WHAT YOU HAVE TO DO>
Show every line of the material that contains the word "install", treating uppercase and lowercase letters as different.

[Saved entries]
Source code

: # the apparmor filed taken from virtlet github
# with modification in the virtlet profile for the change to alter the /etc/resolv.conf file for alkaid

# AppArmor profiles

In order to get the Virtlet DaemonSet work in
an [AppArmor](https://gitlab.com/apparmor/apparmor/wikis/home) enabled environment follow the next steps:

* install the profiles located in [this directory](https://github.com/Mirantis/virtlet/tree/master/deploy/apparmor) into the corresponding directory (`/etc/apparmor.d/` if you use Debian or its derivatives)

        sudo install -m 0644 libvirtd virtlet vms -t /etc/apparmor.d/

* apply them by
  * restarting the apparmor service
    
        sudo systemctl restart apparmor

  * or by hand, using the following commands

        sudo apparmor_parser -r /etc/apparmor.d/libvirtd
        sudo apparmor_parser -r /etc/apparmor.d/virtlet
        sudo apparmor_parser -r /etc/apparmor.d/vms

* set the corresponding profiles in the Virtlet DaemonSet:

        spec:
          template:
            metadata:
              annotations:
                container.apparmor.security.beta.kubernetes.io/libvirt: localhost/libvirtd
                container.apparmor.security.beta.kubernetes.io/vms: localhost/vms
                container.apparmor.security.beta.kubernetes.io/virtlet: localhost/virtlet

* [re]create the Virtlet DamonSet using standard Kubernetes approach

RESPONSE AREA>
* install the profiles located in [this directory](https://github.com/Mirantis/virtlet/tree/master/deploy/apparmor) into the corresponding directory (`/etc/apparmor.d/` if you use Debian or its derivatives)
        sudo install -m 0644 libvirtd virtlet vms -t /etc/apparmor.d/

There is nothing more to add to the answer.